When renovating knitted garments

We took another bulging bag to the charity shop today, my year of casting off is progressing – nearly a quarter of the way through and I feel I’m making steady progress. However, in past times, much of what I’m ‘casting off’ would have been used until it was worn through, and then patched, darned, remade, used again and again, and even when reduced to rags, those rags used for dusters or dishcloths.

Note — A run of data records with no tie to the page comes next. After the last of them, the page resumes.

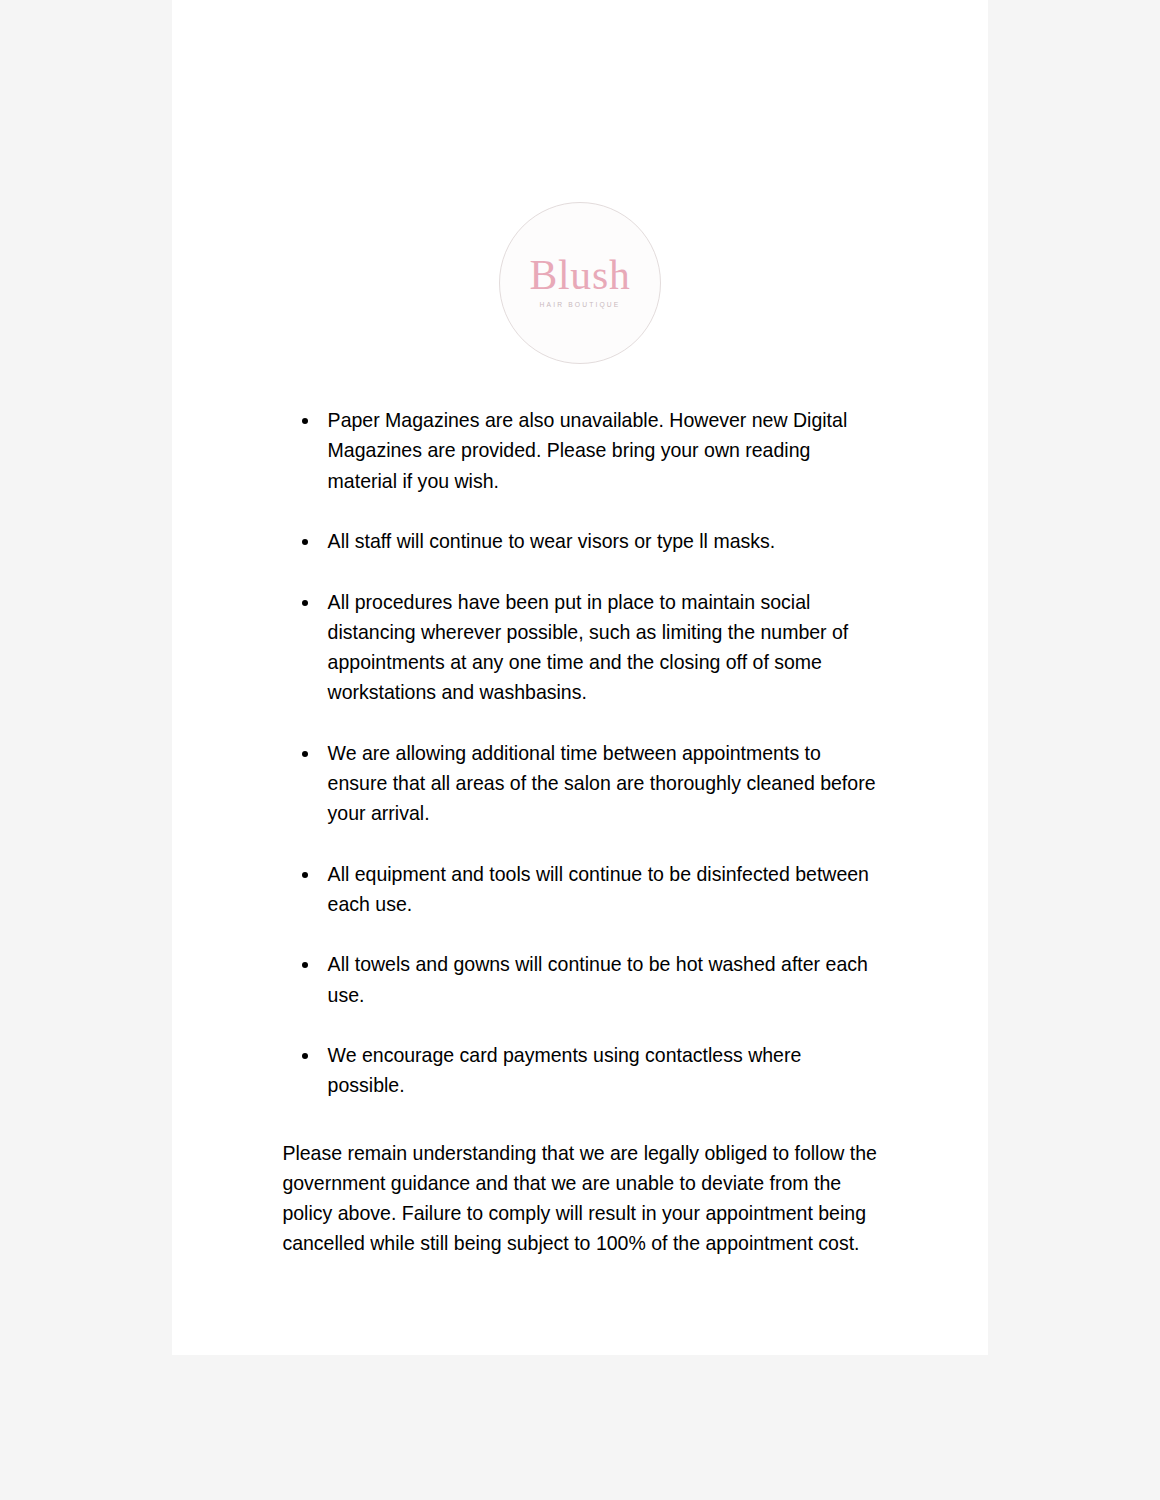Blush Hair Boutique
Paper Magazines are also unavailable. However new Digital Magazines are provided. Please bring your own reading material if you wish.
All staff will continue to wear visors or type ll masks.
All procedures have been put in place to maintain social distancing wherever possible, such as limiting the number of appointments at any one time and the closing off of some workstations and washbasins.
We are allowing additional time between appointments to ensure that all areas of the salon are thoroughly cleaned before your arrival.
All equipment and tools will continue to be disinfected between each use.
All towels and gowns will continue to be hot washed after each use.
We encourage card payments using contactless where possible.
Please remain understanding that we are legally obliged to follow the government guidance and that we are unable to deviate from the policy above. Failure to comply will result in your appointment being cancelled while still being subject to 100% of the appointment cost.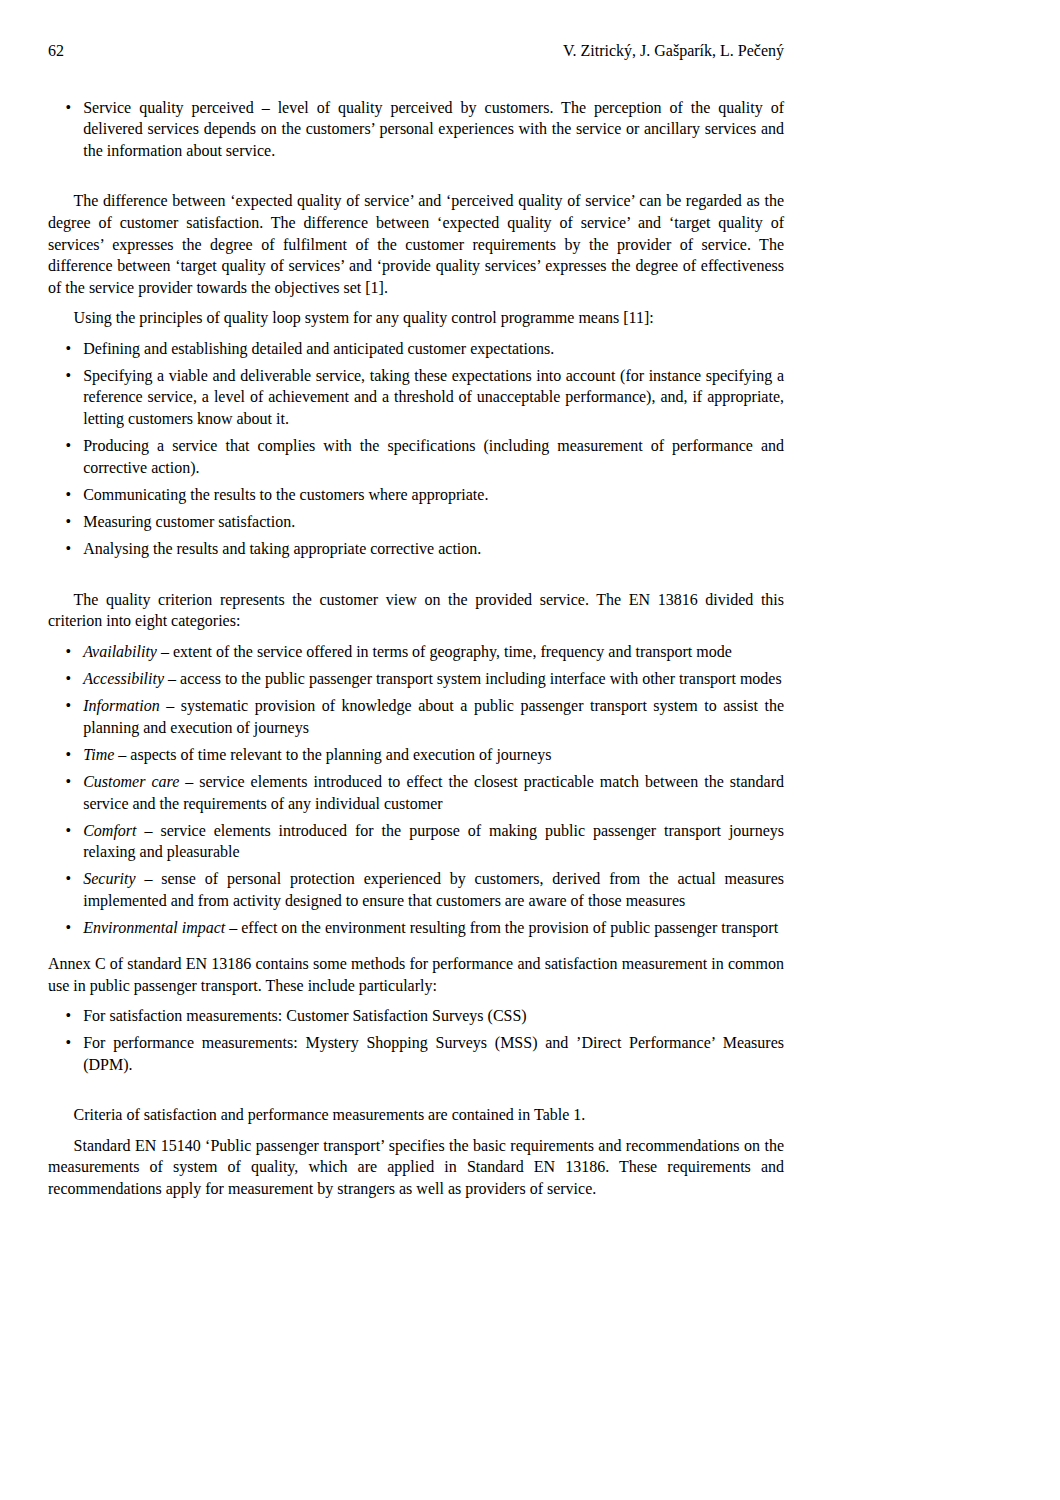62 V. Zitrický, J. Gašparík, L. Pečený
Service quality perceived – level of quality perceived by customers. The perception of the quality of delivered services depends on the customers’ personal experiences with the service or ancillary services and the information about service.
The difference between ‘expected quality of service’ and ‘perceived quality of service’ can be regarded as the degree of customer satisfaction. The difference between ‘expected quality of service’ and ‘target quality of services’ expresses the degree of fulfilment of the customer requirements by the provider of service. The difference between ‘target quality of services’ and ‘provide quality services’ expresses the degree of effectiveness of the service provider towards the objectives set [1].
Using the principles of quality loop system for any quality control programme means [11]:
Defining and establishing detailed and anticipated customer expectations.
Specifying a viable and deliverable service, taking these expectations into account (for instance specifying a reference service, a level of achievement and a threshold of unacceptable performance), and, if appropriate, letting customers know about it.
Producing a service that complies with the specifications (including measurement of performance and corrective action).
Communicating the results to the customers where appropriate.
Measuring customer satisfaction.
Analysing the results and taking appropriate corrective action.
The quality criterion represents the customer view on the provided service. The EN 13816 divided this criterion into eight categories:
Availability – extent of the service offered in terms of geography, time, frequency and transport mode
Accessibility – access to the public passenger transport system including interface with other transport modes
Information – systematic provision of knowledge about a public passenger transport system to assist the planning and execution of journeys
Time – aspects of time relevant to the planning and execution of journeys
Customer care – service elements introduced to effect the closest practicable match between the standard service and the requirements of any individual customer
Comfort – service elements introduced for the purpose of making public passenger transport journeys relaxing and pleasurable
Security – sense of personal protection experienced by customers, derived from the actual measures implemented and from activity designed to ensure that customers are aware of those measures
Environmental impact – effect on the environment resulting from the provision of public passenger transport
Annex C of standard EN 13186 contains some methods for performance and satisfaction measurement in common use in public passenger transport. These include particularly:
For satisfaction measurements: Customer Satisfaction Surveys (CSS)
For performance measurements: Mystery Shopping Surveys (MSS) and ’Direct Performance’ Measures (DPM).
Criteria of satisfaction and performance measurements are contained in Table 1.
Standard EN 15140 ‘Public passenger transport’ specifies the basic requirements and recommendations on the measurements of system of quality, which are applied in Standard EN 13186. These requirements and recommendations apply for measurement by strangers as well as providers of service.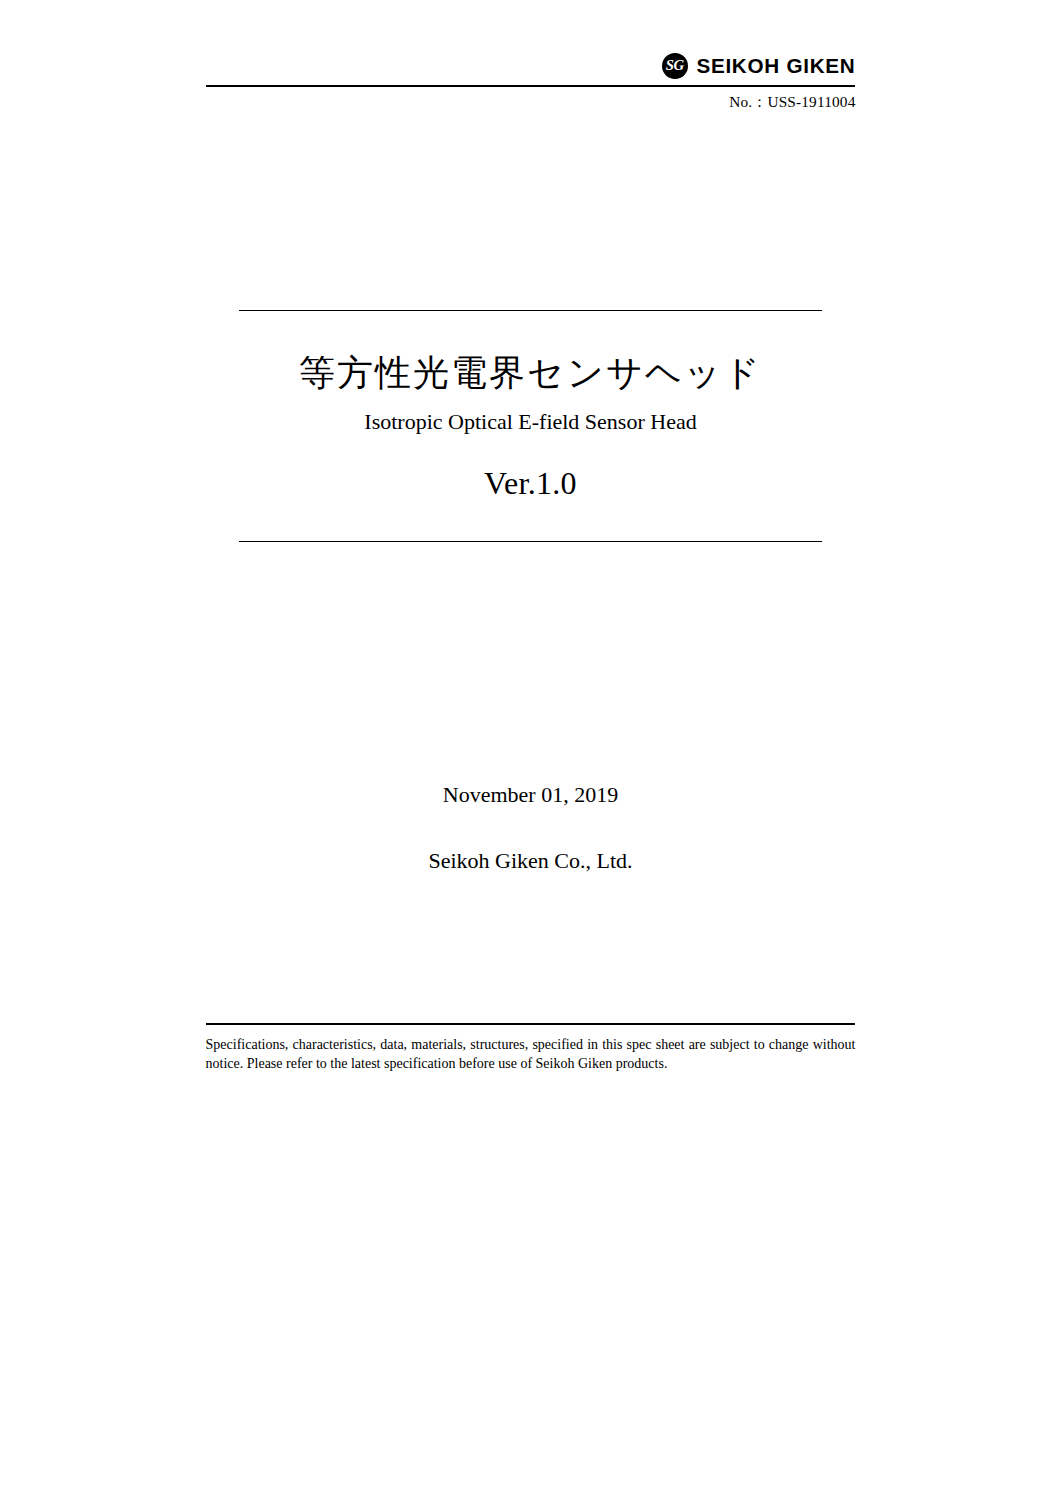SG SEIKOH GIKEN
No.：USS-1911004
等方性光電界センサヘッド
Isotropic Optical E-field Sensor Head
Ver.1.0
November 01, 2019
Seikoh Giken Co., Ltd.
Specifications, characteristics, data, materials, structures, specified in this spec sheet are subject to change without notice. Please refer to the latest specification before use of Seikoh Giken products.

Clothes were in short supply during and just after the war, and even the wherewithal to make new clothes rather than buy was not available.. In the charming book about knitting which I found on a different visit to a charity shop, there is a section on reusing old knitted garments, unpicking, unravelling, washing and reusing the wool… here is what it says about ‘wool left over from renovation’:

When renovating knitted garments it is almost impossible to avoid having odd balls of wool left over. There are many ways of using these, and not even the smallest scrap need be wasted.
The larger balls weighing ½ oz. and over, will make gloves and socks for the smallest members of the family. In fact it is seldom necessary to buy new wool for children’s accessories. Gaily striped scarves and hoods, berets, hug-me-tights, jerseys and cardigans can all be contrived from your box of oddments.
Smaller balls will make blanket squares – 6 inch squares of garter stitch or moss stitch to be sewn together afterwards to make patchwork blankets or cot covers. Odd yards of brightly colours can make striped squares to be interspersed among the plain ones, and if a discarded garment can be spared to be unravelled for a plain border the effect will be particularly good.
Rugs for the bedroom or nursery can be made from oddments of unravelled wool. Either work in firm double crochet using the wool double or treble, or work in garter stitch, again using the wool double or treble. The needles should be fairly fine compared with the thickness of the wool, to make a firm fabric. Alternatively, several thicknesses of wool to make tufted rugs or mats, a delightful multicoloured spot effect being obtained by making every tuft a different colour.
Unravelled wool is as good as, and sometimes better than new wool for darning, and a collection of oddments is invaluable when trying to match colours for mending or embroidery.

So from the leftovers of re-knitting old woollens, you can make children’s socks, gloves, scarves, hoods, berets, hug-me-tights, jerseys and cardigans, you can make knitted squares for blankets, mats and rugs, and you can keep the tiniest bits for mending and embroidery… Waste not want not!